Grazie al "test di avidità" è possibile riconoscere le infezioni primarie, quelle più a rischio
EGITTO - L'infezione da citomegalovirus umano (CMV), presente in 0.15-2 per cento delle gravidanze, è la causa principale di malformazione congenita nei paesi in via di sviluppo e viene trasmessa al feto fino al 40 per cento dei casi.
Il rischio più alto di malformazioni fetali incorre in presenza di infezioni primarie, cioè infezioni contratte da donne in gravidanza che non sono mai venute a contatto con il virus, quindi non hanno sviluppato gli anticorpi specifici. La maggior parte delle persone è però già entrata in contatto con il virus, che rimane latente per anni e può riattivarsi causando infezioni secondarie, decisamente meno pericolose per il feto.
Il normale test che si effettua per individuare la presenza del CMV in gravidanza, la quantificazione di anticorpi IgM anti-CMV, crea spesso problemi e falsi positivi, poiché questi anticorpi possono restare in circolo anche dopo mesi o anni dall'infezione primaria. Per questo spesso si ricorre ad una tecnica più recente che misura l'avidità di legame, cioè un'indicazione della forza del legame tra l'anticorpo e l'antigene, che aumenta nelle prime settimane dopo l'infezione primaria.
Gli anticorpi IgG a bassa avidità vengono poi sostituiti da altri ad alta avidità e la presenza contemporanea di IgM anti-CMV e IgG a bassa avidità, insieme al comparire di sintomi materni o fetali, è indicativo di un'infezione primaria.
Questa tecnica è detta "test di avidità", o "avidity test".

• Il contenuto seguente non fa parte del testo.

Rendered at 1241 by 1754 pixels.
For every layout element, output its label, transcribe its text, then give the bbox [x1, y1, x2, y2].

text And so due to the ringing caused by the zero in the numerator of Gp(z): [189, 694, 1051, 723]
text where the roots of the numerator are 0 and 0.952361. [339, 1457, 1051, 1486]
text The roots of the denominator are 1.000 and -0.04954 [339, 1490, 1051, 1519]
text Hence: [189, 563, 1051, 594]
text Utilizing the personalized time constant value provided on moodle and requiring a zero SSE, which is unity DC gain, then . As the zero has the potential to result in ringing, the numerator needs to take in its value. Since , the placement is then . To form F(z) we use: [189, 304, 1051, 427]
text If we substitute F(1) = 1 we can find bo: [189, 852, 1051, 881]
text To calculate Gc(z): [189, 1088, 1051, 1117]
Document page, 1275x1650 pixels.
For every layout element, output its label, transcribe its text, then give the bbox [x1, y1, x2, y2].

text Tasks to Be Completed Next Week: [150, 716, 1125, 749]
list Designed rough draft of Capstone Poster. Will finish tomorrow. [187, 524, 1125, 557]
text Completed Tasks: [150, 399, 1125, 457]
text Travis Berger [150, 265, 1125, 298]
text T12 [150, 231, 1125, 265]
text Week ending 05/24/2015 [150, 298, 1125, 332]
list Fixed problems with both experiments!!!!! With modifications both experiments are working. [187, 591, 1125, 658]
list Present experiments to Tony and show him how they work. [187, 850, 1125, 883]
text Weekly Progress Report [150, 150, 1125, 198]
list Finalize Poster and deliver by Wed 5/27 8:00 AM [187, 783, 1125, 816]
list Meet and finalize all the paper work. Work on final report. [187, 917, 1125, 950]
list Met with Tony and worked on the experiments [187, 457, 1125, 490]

In Egitto la prevalenza dell'infezione da CMV non è conosciuta per la mancanza di un programma di screening e per l'assenza di mezzi accessibili per identificare infezioni primarie.

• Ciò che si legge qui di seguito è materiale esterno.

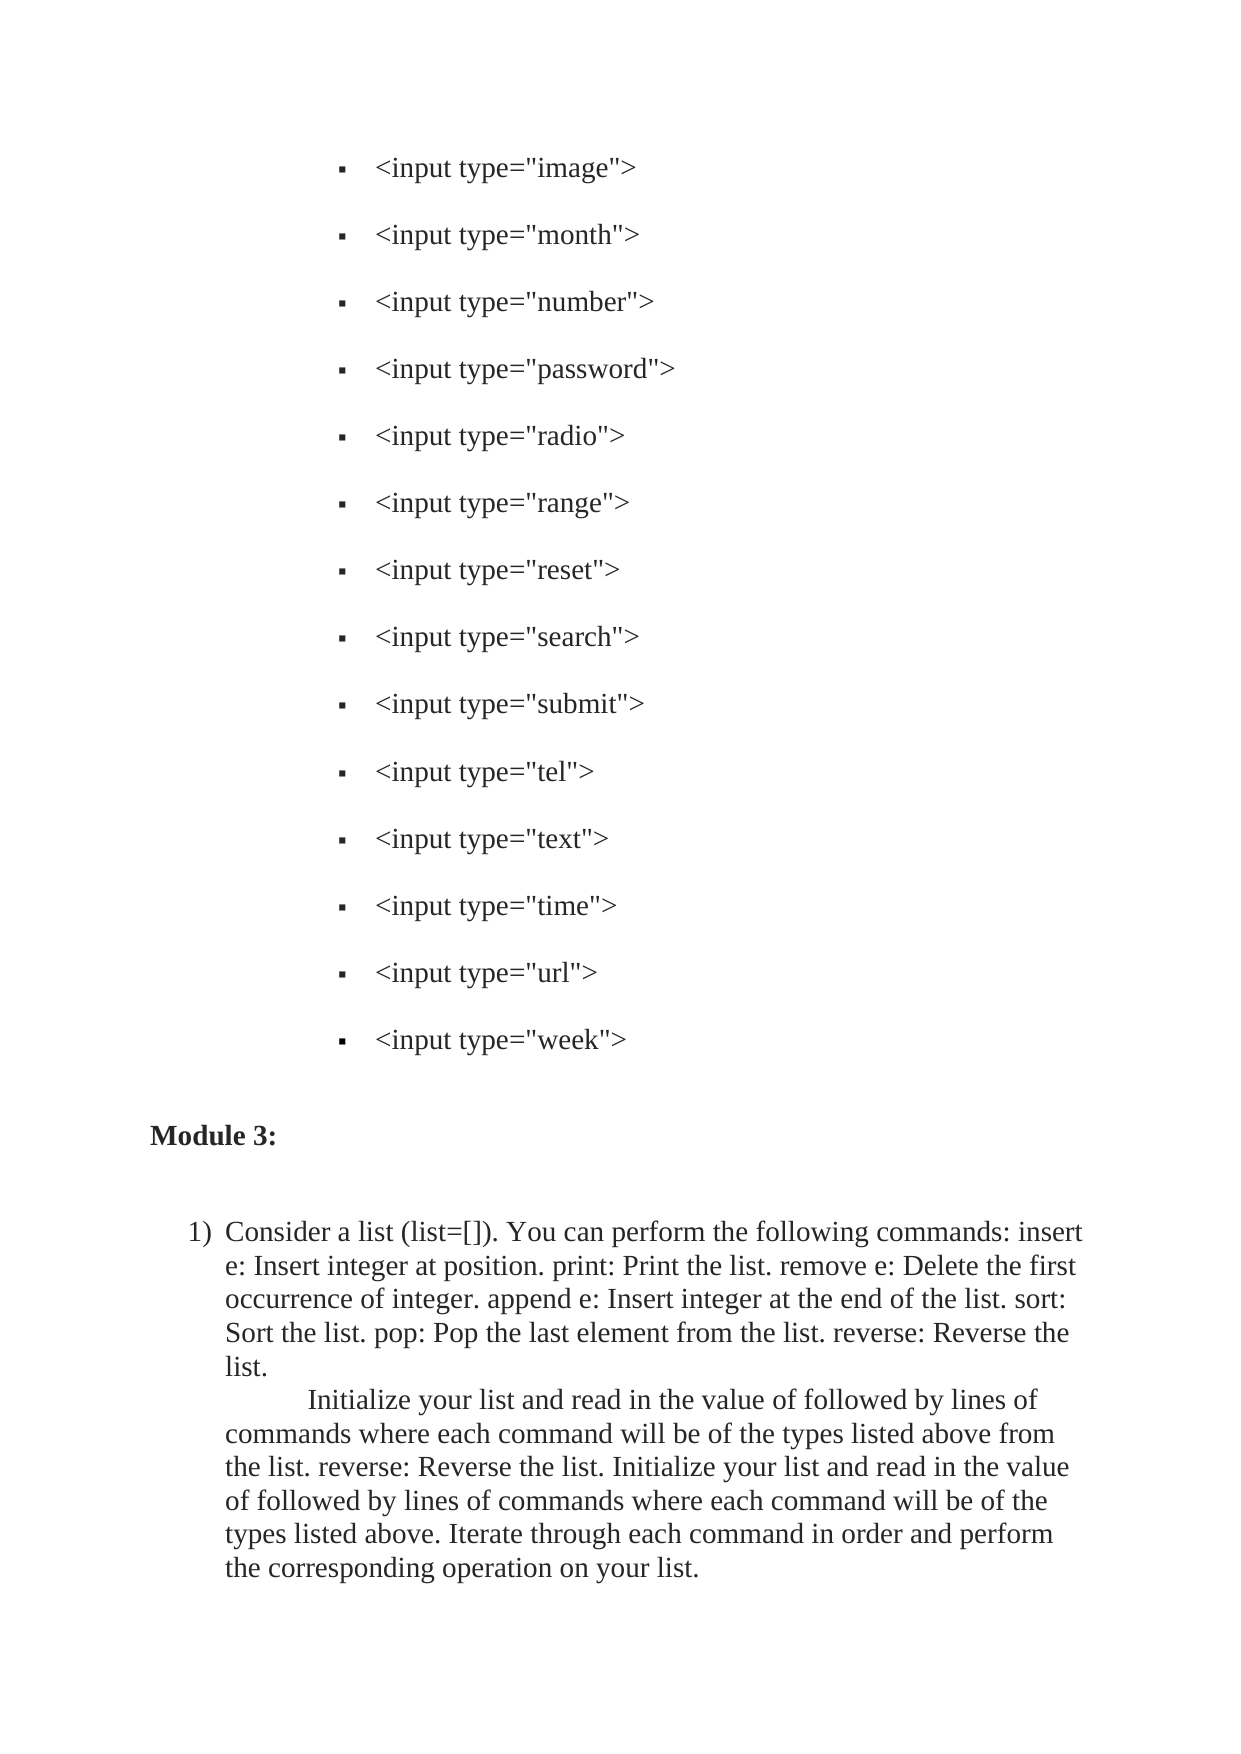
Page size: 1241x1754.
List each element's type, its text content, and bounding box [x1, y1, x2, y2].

list <input type="range"> [337, 485, 1090, 519]
text Module 3: [150, 1118, 1090, 1152]
list <input type="search"> [337, 619, 1090, 653]
list <input type="submit"> [337, 687, 1090, 720]
list Initialize your list and read in the value of followed by lines of commands where each command will be of the types listed above from the list. reverse: Reverse the list. Initialize your list and read in the value of followed by lines of commands where each command will be of the types listed above. Iterate through each command in order and perform the corresponding operation on your list. [225, 1382, 1090, 1583]
list <input type="week"> [337, 1022, 1090, 1056]
list <input type="number"> [337, 284, 1090, 318]
list <input type="tel"> [337, 754, 1090, 787]
list <input type="url"> [337, 955, 1090, 988]
list <input type="month"> [337, 217, 1090, 251]
list <input type="text"> [337, 821, 1090, 854]
list <input type="reset"> [337, 552, 1090, 586]
list <input type="radio"> [337, 418, 1090, 452]
list <input type="password"> [337, 351, 1090, 385]
list <input type="time"> [337, 888, 1090, 921]
list Consider a list (list=[]). You can perform the following commands: insert e: Insert integer at position. print: Print the list. remove e: Delete the first occurrence of integer. append e: Insert integer at the end of the list. sort: Sort the list. pop: Pop the last element from the list. reverse: Reverse the list. [187, 1214, 1090, 1382]
list <input type="image"> [337, 150, 1090, 183]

I ricercatori del Dipartimento di Patologia Clinica dell'Università del Canale di Suez a Ismailia hanno valutato, attraverso il test di avidità di IgG eseguito su campioni di sangue di circa 546 donne in gravidanza, il rischio di infezione primaria da CMV e ora i risultati sono stati pubblicati su Medical Principles and Practice.
Tutte le donne che hanno partecipato allo studio sono risultate positive per le IgG anti-CMV e 40 di queste hanno avuto risultato positivo per gli anticorpi IgM. Il siero di queste ultime mostrava indice di avidità IgG alto o intermedio e nessuna delle 40 donne, come atteso, presentava infezione primaria da CMV.

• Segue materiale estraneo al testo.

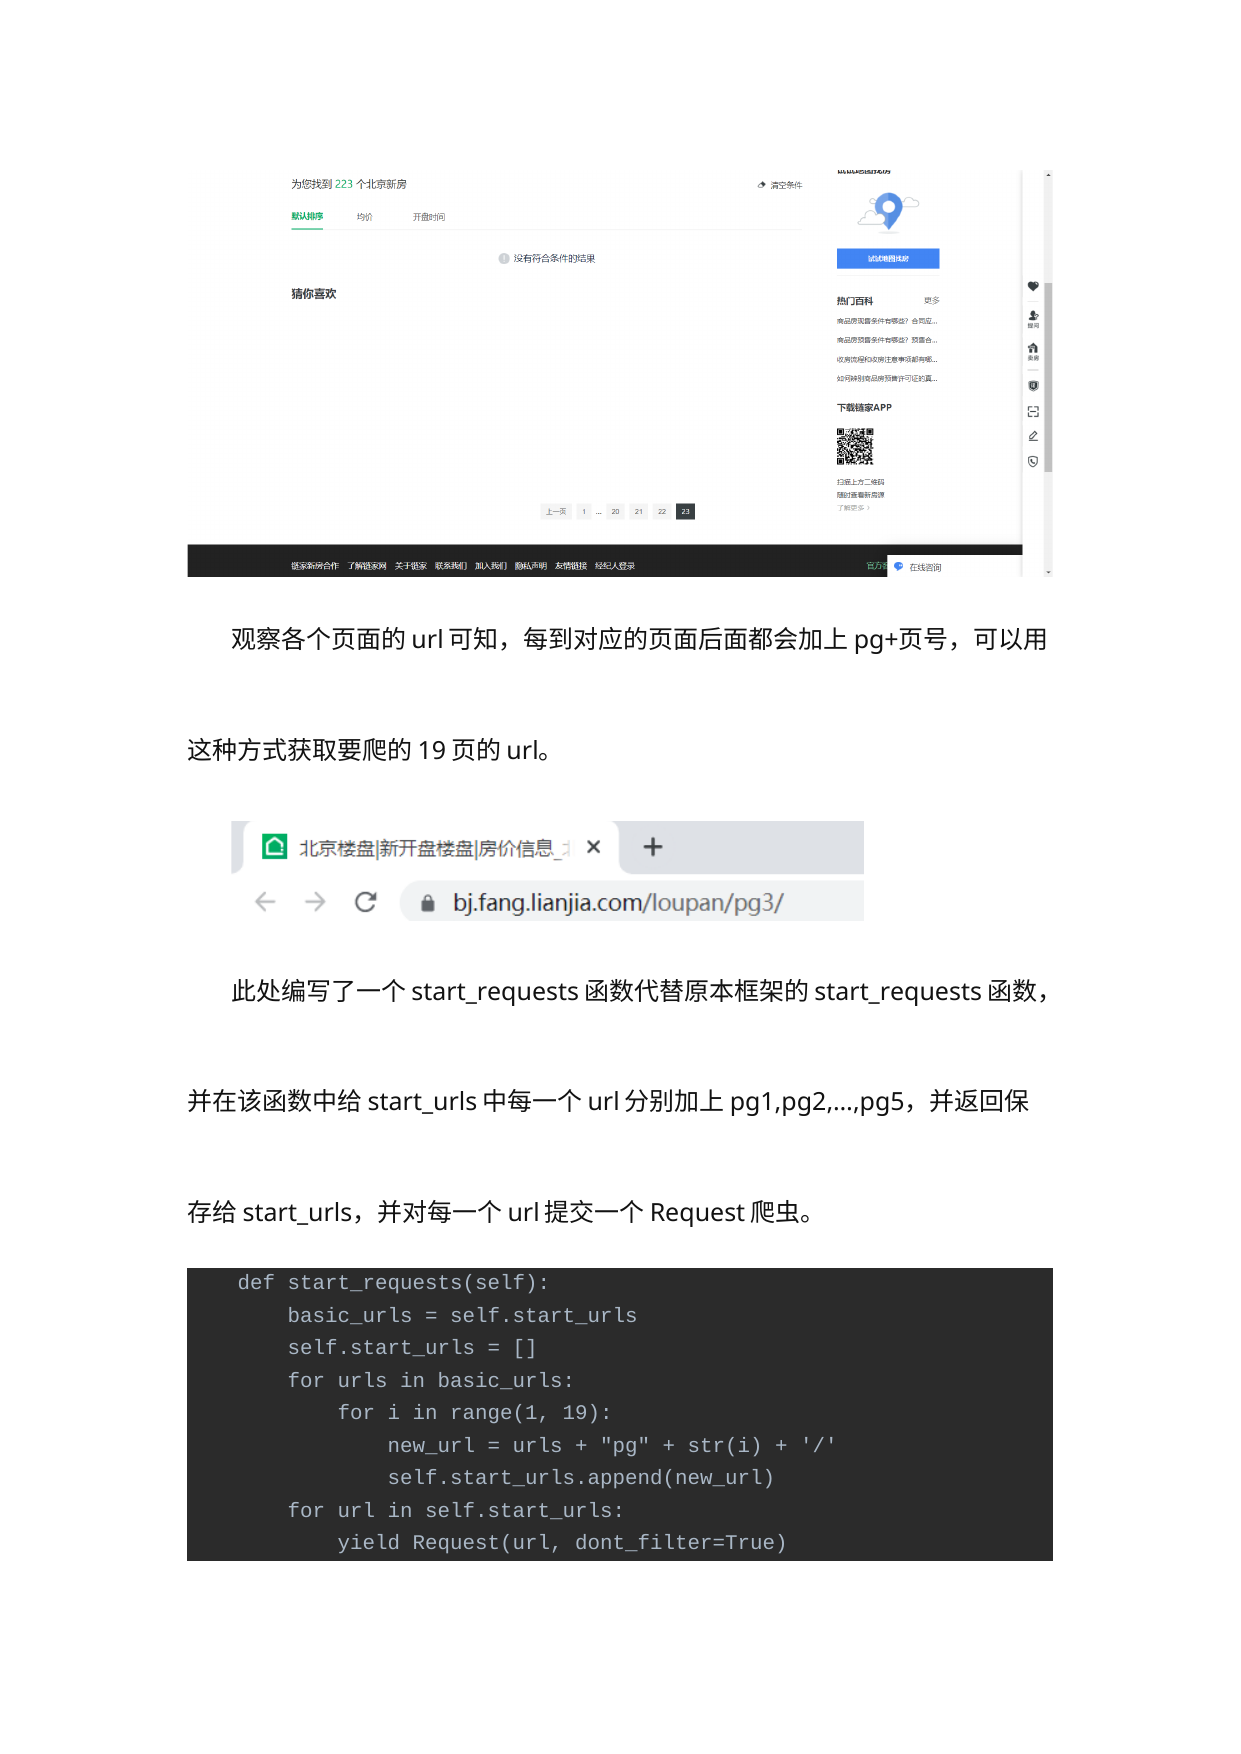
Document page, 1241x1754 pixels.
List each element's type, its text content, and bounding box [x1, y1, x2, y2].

text basic_urls = self.start_urls [187, 1301, 1053, 1333]
text 此处编写了一个start_requests函数代替原本框架的start_requests函数，并在该函数中给start_urls中每一个url分别加上pg1,pg2,…,pg5，并返回保存给start_urls，并对每一个url提交一个Request爬虫。 [187, 957, 1053, 1243]
text def start_requests(self): [187, 1268, 1053, 1301]
text self.start_urls = [] [187, 1333, 1053, 1366]
text new_url = urls + "pg" + str(i) + '/' [187, 1431, 1053, 1463]
text for i in range(1, 19): [187, 1398, 1053, 1431]
text self.start_urls.append(new_url) [187, 1463, 1053, 1496]
text for urls in basic_urls: [187, 1366, 1053, 1398]
text 观察各个页面的url可知，每到对应的页面后面都会加上pg+页号，可以用这种方式获取要爬的19页的url。 [187, 605, 1053, 781]
text for url in self.start_urls: [187, 1496, 1053, 1528]
picture [231, 821, 864, 921]
picture [187, 170, 1053, 577]
text yield Request(url, dont_filter=True) [187, 1528, 1053, 1561]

Come in precedenti studi svolti in Egitto, Iran e altri paesi del Medio Oriente, la prevalenza di IgM anti-CMV è risultata elevata, portando prove a favore della natura endemica dell'infezione nella regione del Canale di Suez.
“Al momento - concludono gli autori – il test di avidità delle IgG sembra lo strumento più accessibile per distinguere le infezioni da CMV primarie e secondarie. Nel nostro studio l'utilizzo del test è stato utile al fine di escludere la presenza di infezione primaria da CMV senza la necessità di procedure diagnostiche invasive”.